Vaguely dredging up something I’d read at the Country Music Hall of Fame in Nashville some years ago, I rhetorically mused to no one in particular, “Didn’t Bob Wills die a long time ago?” It certainly didn’t matter to these folks; the entire AARP-eligible population of the surrounding fifty-mile radius must have been queuing up in front of the Coleman Theater to get a dose of the King of Western Swing’s ongoing legacy. Also present were our new friends from Deutschland, snapping photos of the theater’s ornate design.

“You go inside?” they asked us, having seen our exit. We disclosed that we’d barely gotten in and out with our lives and it was likely too late for them, unless they wanted to purchase a ticket and spend an evening rocking and rolling with the olds.

“Honestly, it might be a fun time. It’s probably the most America you’ll get on your trip, which I’m sure is saying something,” I contributed. It was an intriguing idea, but they were due in Tulsa that night and didn’t like driving The Route after dark, for that defeated the purpose of their adventure. Conversing a bit more - Bea was thrilled to practice her latent but serviceable German, having lived in Düsseldorf for several years as a kid - we learned that they’d started in Chicago and were planning to ride the entirety of the Mother Road to its terminus in Santa Monica, a two-week expedition, their excitement palpable. We then related our itinerary, in which something was evidently lost in translation, because it incurred them to ask, “You are getting married?” We practically raced each other to awkwardly rebut that notion with strained, high-pitched titters.

It was time to go our separate ways; even the lingering daylight that is afforded to those undertaking a long-distance sojourn adjacent to the estival solstice was beginning to taper. As it turned out, they’d parked their rented convertible (now that’s how to cruise Route 66 in style) directly in front of Bubble, so we trailed them for the final few blocks of Main Street. At the red light we bid safe travels out the window. They turned right, into the setting sun. We turned left, slipping back into Missouri thanks to the arbitrary disposition of imperialist boundary drawing: the border between what would be considered North and South in the western territories had been set at half a degree of latitude (approximately thirty-five miles) higher than the slavery/free division that had been determined as part of the Missouri Compromise of 1820, which itself was an extension of an imaginary line that had been plopped down dating back to 17th-century colonial charters.

Our drive was predominantly in silence as we briefly submitted to an expressway to squeeze what we could out of the sun’s waning generosity. Perhaps the fatigue of what had developed into quite a protracted day was starting to take its toll, though I surmised that Bea’s reticence might have also had a little bit to do with the Germans’ presumption of the quality of our relationship, exhuming intentionally suppressed thoughts and emotions and memories as if by the raging current of the Mississippi gushing over levees and sandbags.

We drifted south and east, the landscape transforming in front of our eyes.
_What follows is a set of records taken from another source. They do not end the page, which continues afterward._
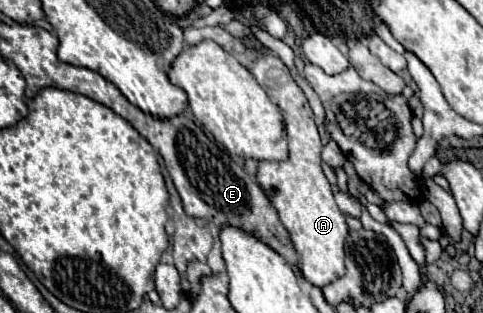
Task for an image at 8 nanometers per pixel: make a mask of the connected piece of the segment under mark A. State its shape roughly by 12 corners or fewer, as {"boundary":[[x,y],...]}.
{"boundary":[[259,41],[251,73],[281,109],[285,161],[259,161],[317,287],[345,275],[345,215],[323,143],[287,65]]}

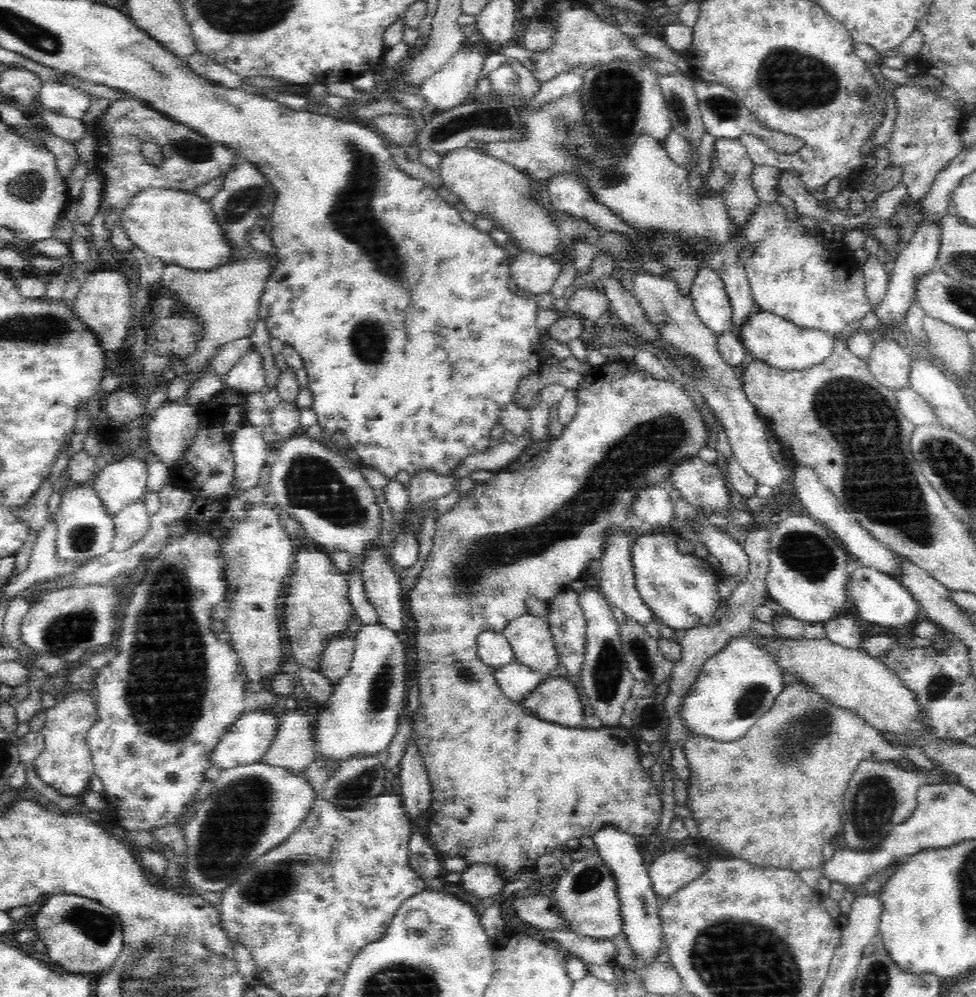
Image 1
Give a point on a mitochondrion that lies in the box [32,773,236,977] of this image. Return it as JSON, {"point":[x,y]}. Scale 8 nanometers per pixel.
{"point":[100,928]}

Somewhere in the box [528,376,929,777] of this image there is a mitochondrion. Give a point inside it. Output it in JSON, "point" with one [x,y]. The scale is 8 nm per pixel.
{"point":[810,554]}

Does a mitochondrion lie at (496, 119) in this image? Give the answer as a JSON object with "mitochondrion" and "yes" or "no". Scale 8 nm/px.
{"mitochondrion":"yes"}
Hillocks, sheathed in velvety green, thrust up from the earth as open space shrank. The highway created its own contours in places, blasting through unwilling topography. We ditched the fast road once again. The new road wriggled and writhed, like the scrunched-up paper covering for a straw that’s been exposed to droplets of water in an attempt to entertain an impatient five-year-old at a restaurant. One-room churches and one-room schoolhouses, sometimes one and the same, would materialize and then get left behind in the gloaming. I could feel something seductive beneath the soil here. Without warning, a blue and white sign emerged out of the dusk, imploring us to BUCKLE UP FOR SAFETY but also, more importantly, inviting us in to Arkansas.